I bought The Cute Manifesto
afterwards, and gave my sharpie to James so he could draw a kitty on a girl's arm. I went over to Jason to ask a little about the Warner Bros. takeover of Rykodisc. The conversation wandered and it turned out we both knew Ron Berman, both liked Alice Donut, and he was going to write a song for Debbie Harry.
A strikingly cute girl came up to me while I was talking to Jason and asked three questions: "Are you straight?" "Are you single?" and "Are you a drummer?" Her boldness froze me for a moment, and I can’t tell you what I said exactly...and then she was gone like a figment.

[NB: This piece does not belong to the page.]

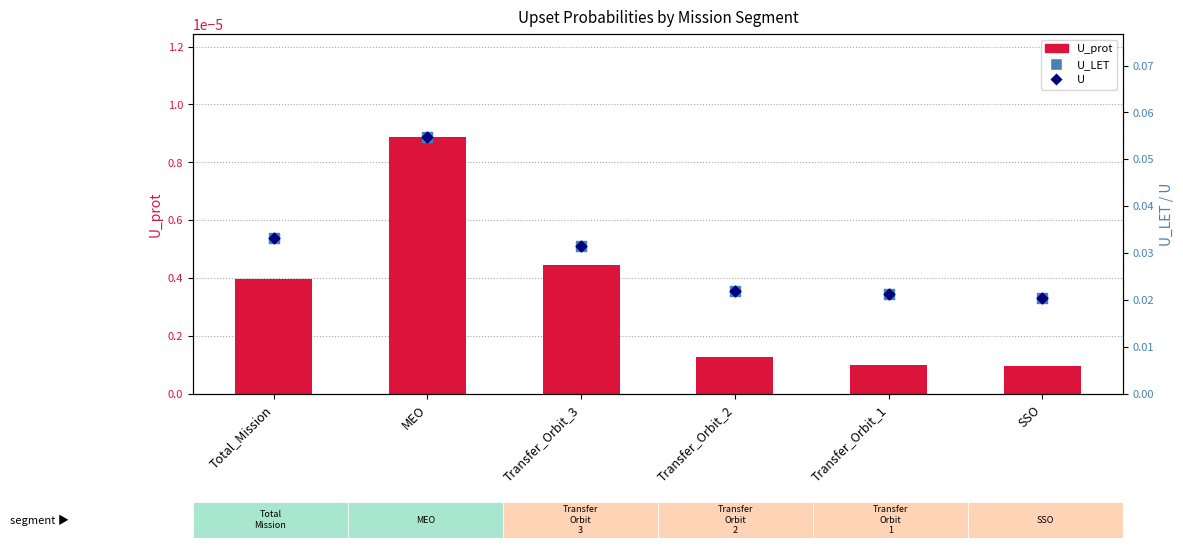

Which series contains the highest Y value?

U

Jason was kind enough to confirm at that moment that I looked straight to him. He thought the question was facetious. Maybe she was a figment, but I remember saying to Jason “I thought the hot girls were supposed to be hitting on you rock star types.” He replied “I guess I’m unattractive.” Jason is the Ron Stoppable to James’s Kim Possible attitude. As in The Cute Manifesto, either we turn toward cuteness and beauty or suffering and death. Balanced is achieved in the existence of two passively opposing options. Jason and James are not opposites but an equivalent negative and a positive.
Mr. X-12 isn’t the jealous type and was even kind enough to give me a comic he did around James's drawings called “Sunturd,” a tribute to James's supposedly massive ego. They signed my CD. Jason explained more about Debbie Harry. Adoring fans flocked to them, offering dinner, a place to stay, breakfast…whatever they needed. I chatted a bit more about the biz and about radio. But they both seemed still nervous about the shakeup at Ryko. Spread Your Evil Wings and Fly goes for adds at radio this Monday. Jason told me he was happy just to finish a real studio album like this, like the Beatles did. He drank more Victory beer and looked more proud and more nervous. James just kept smiling as he does when he has conquered a room of strangers.
In the end, I am confident the new album will do well. Wash Your Ass is a strong single, and they’ve still clearly got the live shops to back it up on stage. I am also confident that if you stand next to Jason X-12 long enough women will flock to you. It’s a very peculiar thing.